Des acteurs nouveaux pour inventer la ville mobile de demain

Cette tendance n’est pas le fait de cas isolés : c’est une vague de fond portée par les plus grandes sociétés industrielles. C’est ainsi que Toyota a présenté au Salon de Las Vegas son projet de « Ville à la demande ». L’idée : la conception par le constructeur automobile d’un concept de véhicule autonome « châssis » (E-palette), susceptible d’abriter toutes formes d’activités, de l’hôpital au bureau mobile, en passant par l’épicerie, la pizzeria ou encore le Fab Lab.

C’est le cas également d’Ikea, champion du mobilier pour espaces contraints, qui imagine via son laboratoire d’innovation Space 10 des concepts d’objets mobiles et autonomes. On voit ainsi arriver des acteurs nouveaux dont l’ambition est de construire la ville de demain… mobile !

Enjeux et défis des hyperlieux mobiles pour la ville de demain

Cette redéfinition des lieux du quotidien par les véhicules porteurs d’une activité mobile est lourde d’enjeux et de défis. Défi pour les territoires, pour qui il s’agit de penser ces formes d’activité au service des métabolismes urbains, et comme des solutions pour apporter une haute qualité de service jusque dans les zones les plus isolées.
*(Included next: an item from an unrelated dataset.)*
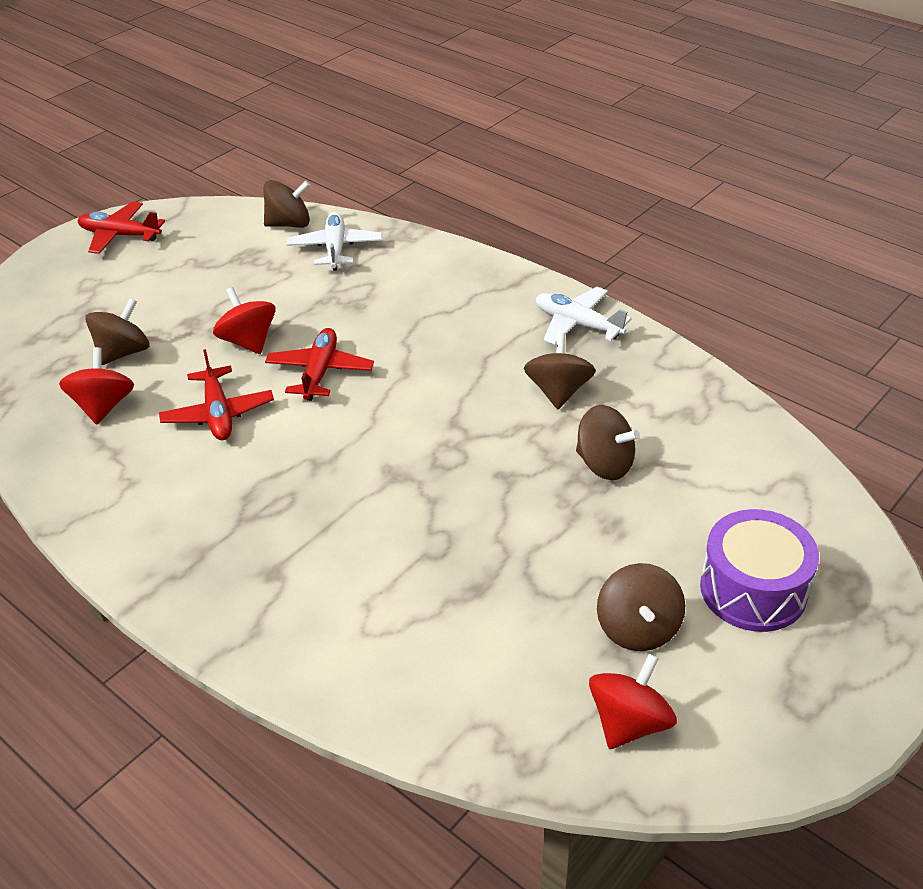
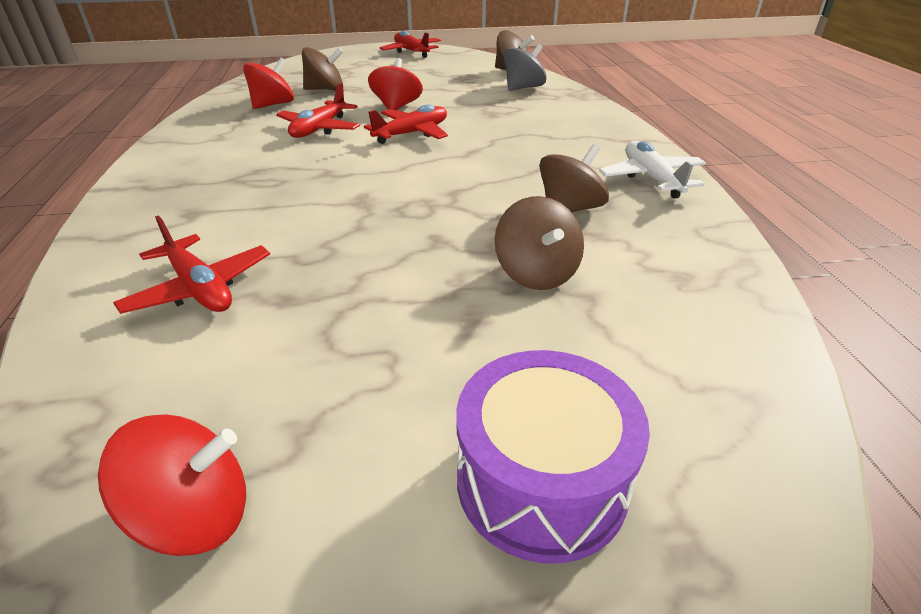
camera: 40 degrees right, 5 degrees down
white plane [287,212,382,271] -> grey spinning top [504,44,547,91]
brown spinning top [597,563,685,651] -> none
none -> red plane [113,215,270,314]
Défi pour les aménageurs qui se doivent de prévoir de nouveaux espaces pour ce type d’aménités et de programmer des activités qui restent sous le contrôle de la puissance publique. Défi pour les designers : nos objets vont devoir changer, ainsi que les espaces pour les accueillir. Enjeu pour les politiques qui vont devoir gérer le licite et l’illicite, arbitrer les conflits d’usages entre activités mobiles et commerces fixes, contrôler la privatisation de l’espace public et la surexploitation des espaces. Enjeu économique : quels business models 3.0 allons-nous pouvoir inventer pour ces petites activités très agiles. Enfin, enjeu de société puisqu’il va nous falloir déterminer quelle part de notre espace-temps nous souhaitons consacrer à l’activité économique.